Dr. Raye Taylor is a Red Lake Nation descendant and is the first in her family to go to college. She has worked with many animals from insects to birds and fish; however, she has spent most of her career working with dogs, cats, and horses. For education, Dr. Taylor has degrees from Iowa State University in Animal Ecology/Zoology and Microbiology, then left her PhD track to attend veterinary school at St. George’s University. She has certificates from University of Minnesota (Veterinary Medicine), and Cornell University (Leadership); and carries certifications in the Human-Animal Bond and Hospice and Palliative Care. With years in general practice, regulation, and teaching, she has always maintained a relationship with community work. This has extended from mentorship and leadership at the University of Minnesota College of Veterinary Medicine; in veterinary clinics, on mobile services, and at the racetrack. She met CARE while volunteering with a student-led community service group, where primarily her focus has been to collaborate with indigenous communities and student mentorship. Her mantras are partnership with pet parents and empowerment through knowledge.

“CARE creates creative and inspiring opportunities to repair a broken system and broken hearts. I am excited to witness and facilitate the magic of empowerment through knowledge in our culture keepers, change makers, animal families, and community members & leaders. The way to repair the power dynamic is to give it to the people–and advancing that with CARE is going to be an honor.”

– Dr. Raye Taylor

Community Animal CARE Advisory Committee

The Community Animal CARE (CAC) advisory board’s main role is to support the CAC division at CARE by providing valuable insights and perspectives gleaned from the committee’s expertise in the Human and Animal Well-Being field, including programs, partners, and policies. This includes providing insights to CAC leadership in an effort to help create and sustain the effectiveness of the CAC program across the country.

Ed Jamison, Chairperson

Ed Jamison

Ed is currently the President of Texas Unites for Animals, Vice President of the National Animal Care & Control Association, and Board Member for the Association of Animal Welfare Advancement and Shelter Animals Count. His main role as the Chair of the CAC Advisory Board will be to support the CAC department at CARE by providing insights from the Human and Animal well-being field to create and sustain the effectiveness of the CAC program across the country. He will be responsible for building the rest of the CAC Advisory Board and ensuring a focus on community-driven and led workforce is considered throughout the council’s discussions to ensure sustainability.

Ed Jamison serves as CEO of Operation Kindness, a lifesaving non-profit animal welfare organization based in Texas. Under his leadership since March 2021, Ed guides the organization to administer innovative programs impacting dogs and cats across the region, including community initiatives, shelter partnerships, interstate transport, forensics for animal cruelty, and more. Ed also leads the lifesaving work at the Operation Kindness shelter, which includes a medical wing, neonatal kitten nursery, and pet food pantry, located in Carrollton, TX.

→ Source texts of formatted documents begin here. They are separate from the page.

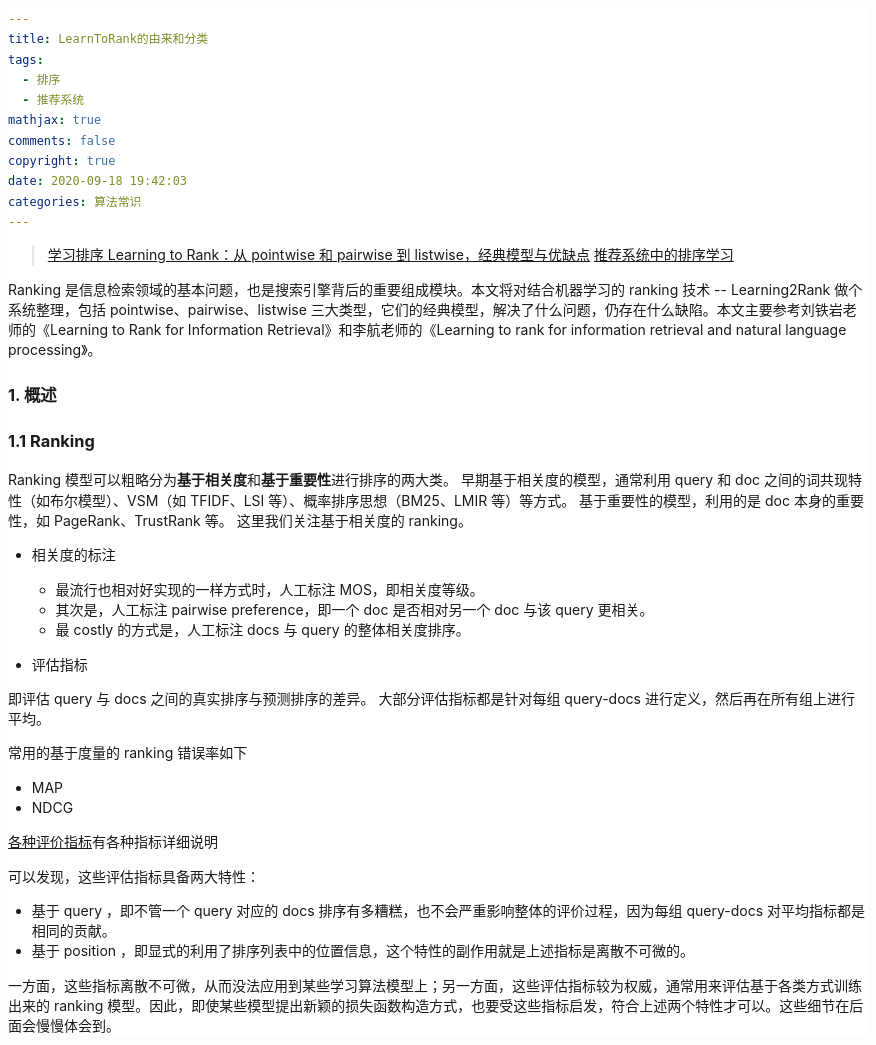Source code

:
 ```yaml
---
title: LearnToRank的由来和分类
tags:
  - 排序
  - 推荐系统
mathjax: true
comments: false
copyright: true
date: 2020-09-18 19:42:03
categories: 算法常识
---
```


> [学习排序 Learning to Rank：从 pointwise 和 pairwise 到 listwise，经典模型与优缺点](https://blog.csdn.net/lipengcn/article/details/80373744)
> [推荐系统中的排序学习](https://lumingdong.cn/learning-to-rank-in-recommendation-system.html#%E5%8F%82%E8%80%83%E8%B5%84%E6%96%99)

Ranking 是信息检索领域的基本问题，也是搜索引擎背后的重要组成模块。本文将对结合机器学习的 ranking 技术 -- Learning2Rank 做个系统整理，包括 pointwise、pairwise、listwise 三大类型，它们的经典模型，解决了什么问题，仍存在什么缺陷。本文主要参考刘铁岩老师的《Learning to Rank for Information Retrieval》和李航老师的《Learning to rank for information retrieval and natural language processing》。

### 1. 概述

### 1.1 Ranking

Ranking 模型可以粗略分为**基于相关度**和**基于重要性**进行排序的两大类。
早期基于相关度的模型，通常利用 query 和 doc 之间的词共现特性（如布尔模型）、VSM（如 TFIDF、LSI 等）、概率排序思想（BM25、LMIR 等）等方式。
基于重要性的模型，利用的是 doc 本身的重要性，如 PageRank、TrustRank 等。
这里我们关注基于相关度的 ranking。

- 相关度的标注
  - 最流行也相对好实现的一样方式时，人工标注 MOS，即相关度等级。
  - 其次是，人工标注 pairwise preference，即一个 doc 是否相对另一个 doc 与该 query 更相关。
  - 最 costly 的方式是，人工标注 docs 与 query 的整体相关度排序。

- 评估指标

即评估 query 与 docs 之间的真实排序与预测排序的差异。
大部分评估指标都是针对每组 query-docs 进行定义，然后再在所有组上进行平均。

常用的基于度量的 ranking 错误率如下

- MAP
- NDCG

[各种评价指标](/2018/09/29/machinelearningevaluate)有各种指标详细说明


可以发现，这些评估指标具备两大特性：

- 基于 query ，即不管一个 query 对应的 docs 排序有多糟糕，也不会严重影响整体的评价过程，因为每组 query-docs 对平均指标都是相同的贡献。
- 基于 position ，即显式的利用了排序列表中的位置信息，这个特性的副作用就是上述指标是离散不可微的。

一方面，这些指标离散不可微，从而没法应用到某些学习算法模型上；另一方面，这些评估指标较为权威，通常用来评估基于各类方式训练出来的 ranking 模型。因此，即使某些模型提出新颖的损失函数构造方式，也要受这些指标启发，符合上述两个特性才可以。这些细节在后面会慢慢体会到。
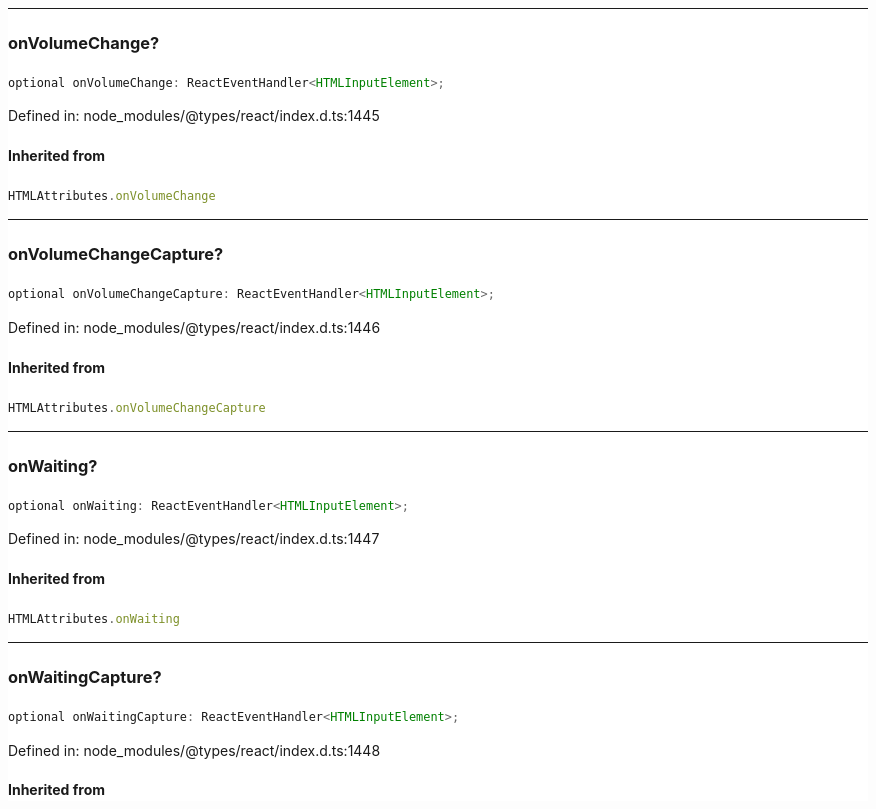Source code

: ***

### onVolumeChange?

```ts
optional onVolumeChange: ReactEventHandler<HTMLInputElement>;
```

Defined in: node\_modules/@types/react/index.d.ts:1445

#### Inherited from

```ts
HTMLAttributes.onVolumeChange
```

***

### onVolumeChangeCapture?

```ts
optional onVolumeChangeCapture: ReactEventHandler<HTMLInputElement>;
```

Defined in: node\_modules/@types/react/index.d.ts:1446

#### Inherited from

```ts
HTMLAttributes.onVolumeChangeCapture
```

***

### onWaiting?

```ts
optional onWaiting: ReactEventHandler<HTMLInputElement>;
```

Defined in: node\_modules/@types/react/index.d.ts:1447

#### Inherited from

```ts
HTMLAttributes.onWaiting
```

***

### onWaitingCapture?

```ts
optional onWaitingCapture: ReactEventHandler<HTMLInputElement>;
```

Defined in: node\_modules/@types/react/index.d.ts:1448

#### Inherited from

 Previously, Ed served as the Director of Dallas Animal Services (DAS). When he joined DAS in 2017, the animal situation in Dallas was the center of public scrutiny. Ed was tasked with increasing public safety by getting loose animals off the streets, while also increasing positive outcomes. The “Dallas 90” campaign was designed to help create a community where all people and animals are safe, treated with respect, and have access to the resources needed to thrive. With a dog and cat intake of over 39,000 in 2019, Dallas had the 3rd highest intake in the nation. 

With an extensive background working in the animal welfare field beginning in the early 2000s, Ed worked in Cleveland, Ohio, before moving to the Dallas-Fort Worth metroplex. In the position of Chief Animal Control Officer for the City of Cleveland, Jamison pushed to redefine functionality and public perception of animal control. The award-winning, trademarked CITY DOGs Cleveland Adoption and Volunteer programs continue to be flourishing programs copied throughout the country.